§ What is expected
Please return the lines below as a JSON list of strings with one string per line, skipping any blank lines and leaving out the pictures.

§ Dataset extract
-----

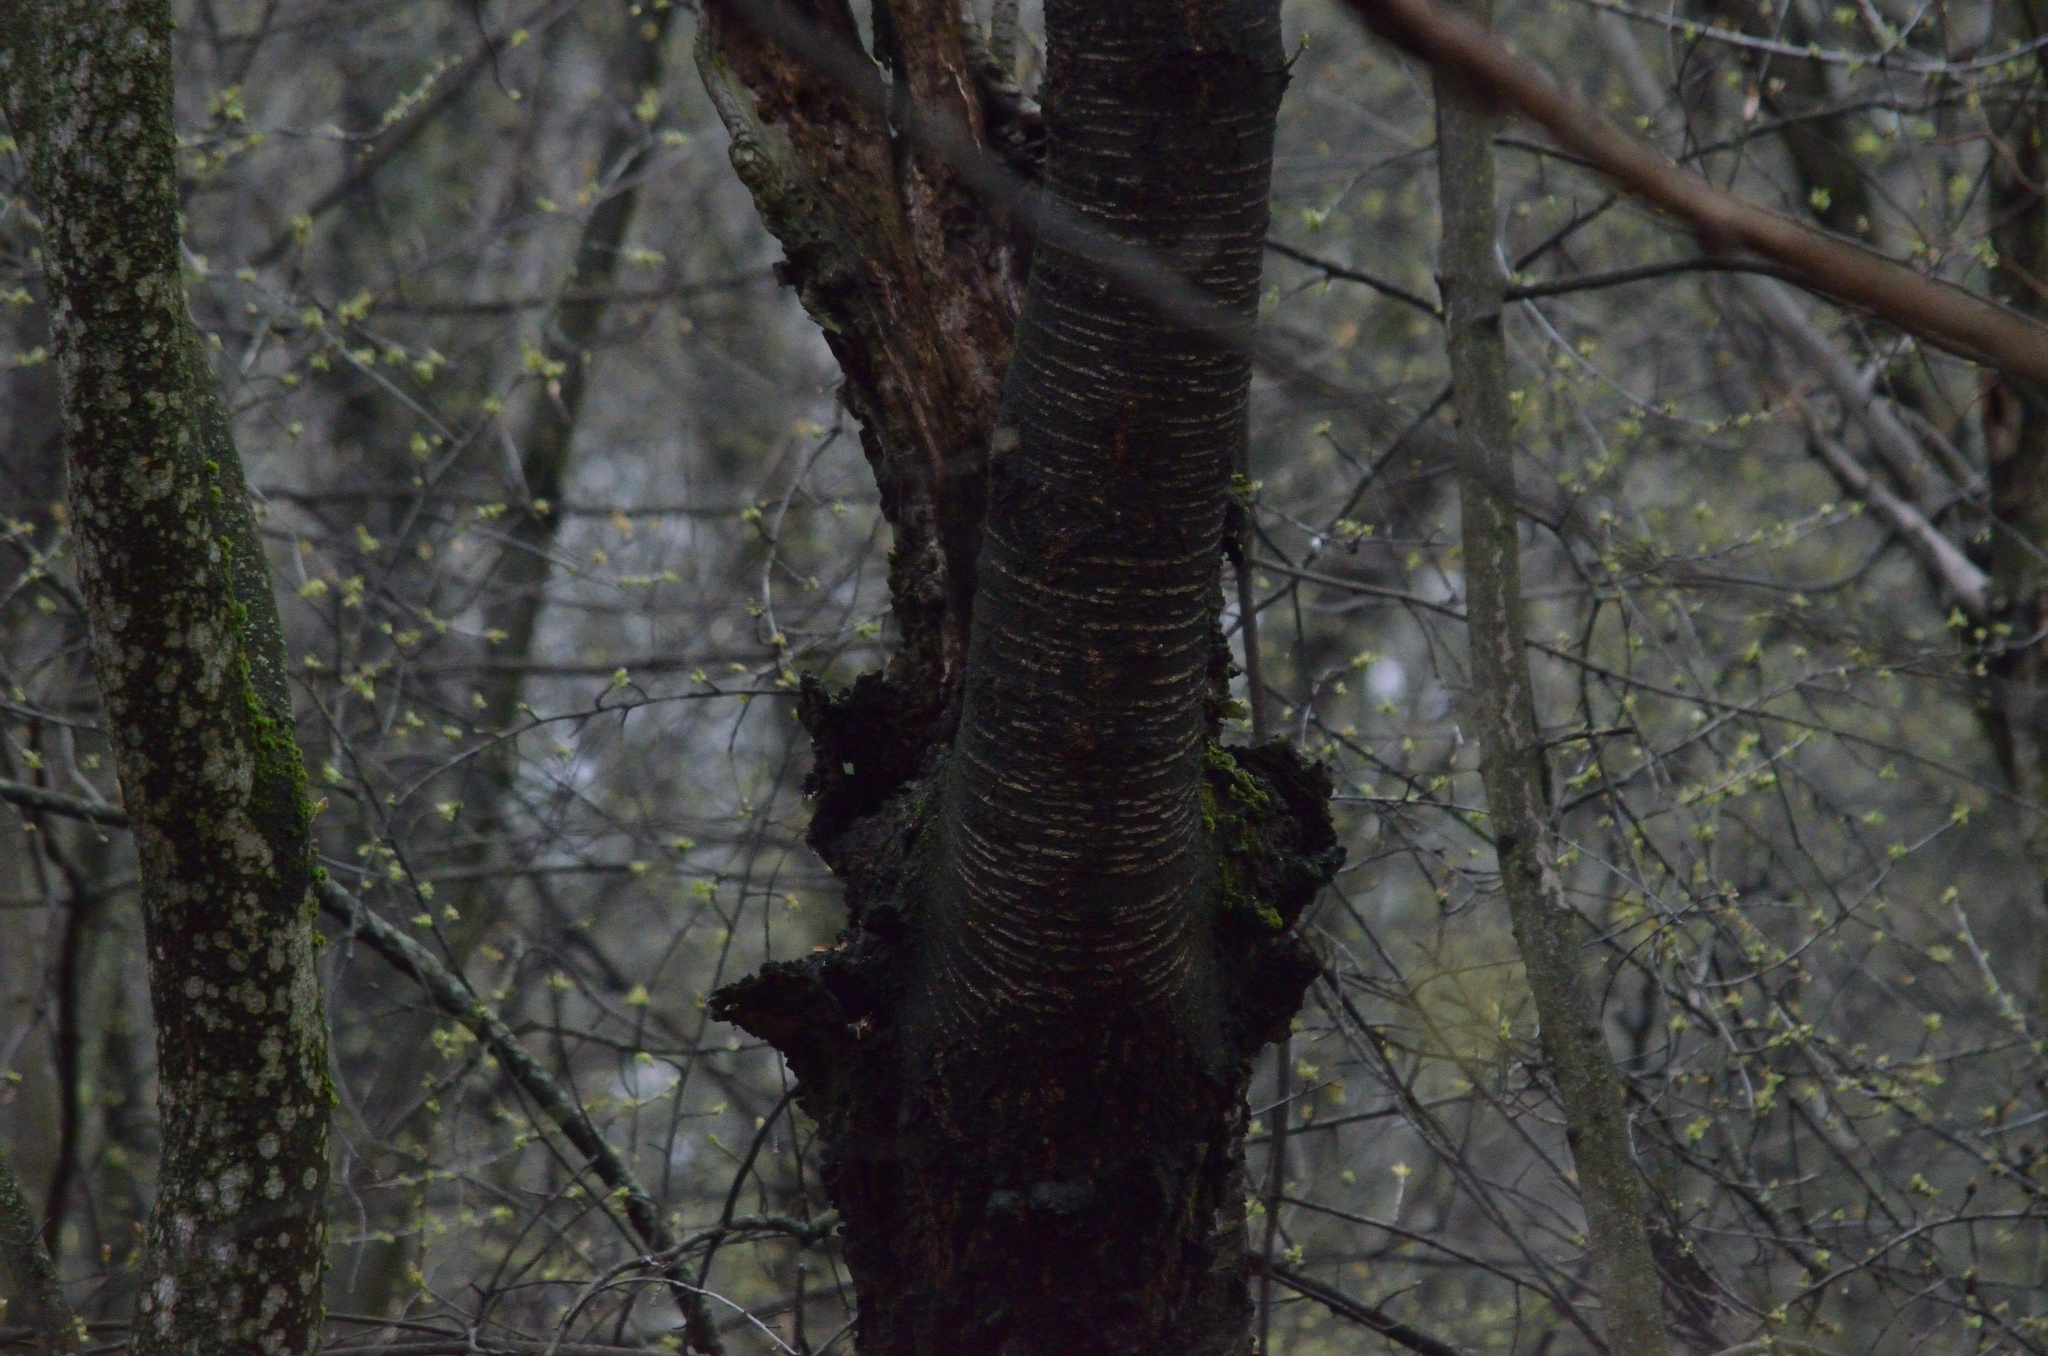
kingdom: Plantae
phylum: Tracheophyta
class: Magnoliopsida
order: Rosales
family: Rosaceae
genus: Prunus
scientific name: Prunus avium
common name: Sweet cherry
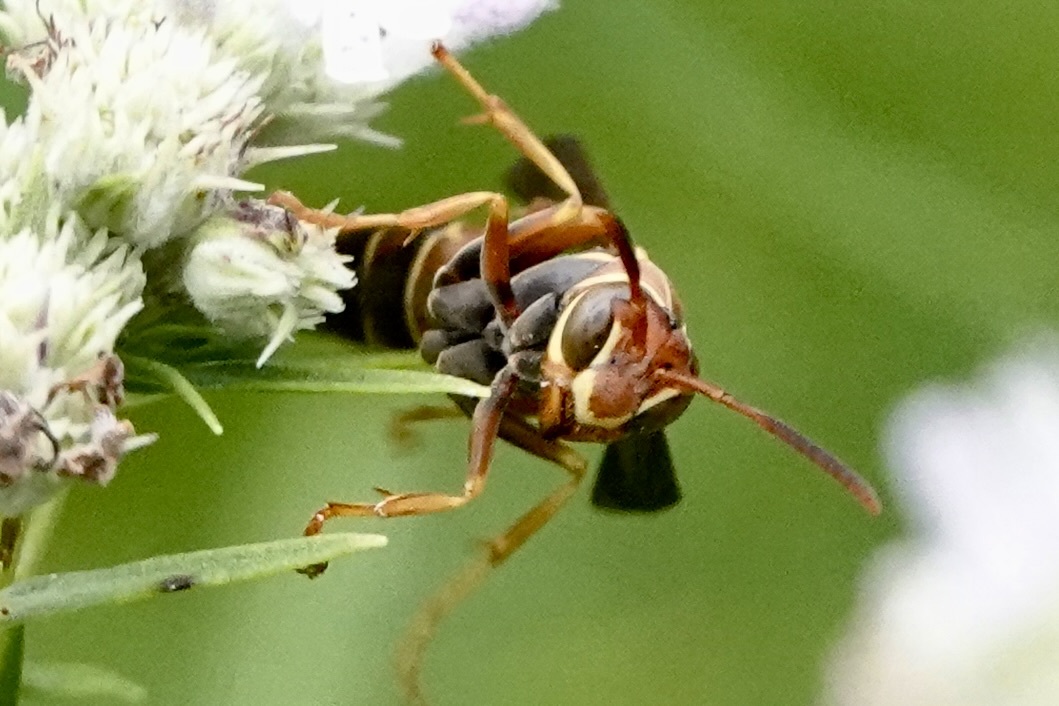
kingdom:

-----

§ Reply
[
  "kingdom: Plantae",
  "phylum: Tracheophyta",
  "class: Magnoliopsida",
  "order: Rosales",
  "family: Rosaceae",
  "genus: Prunus",
  "scientific name: Prunus avium",
  "common name: Sweet cherry",
  "kingdom:"
]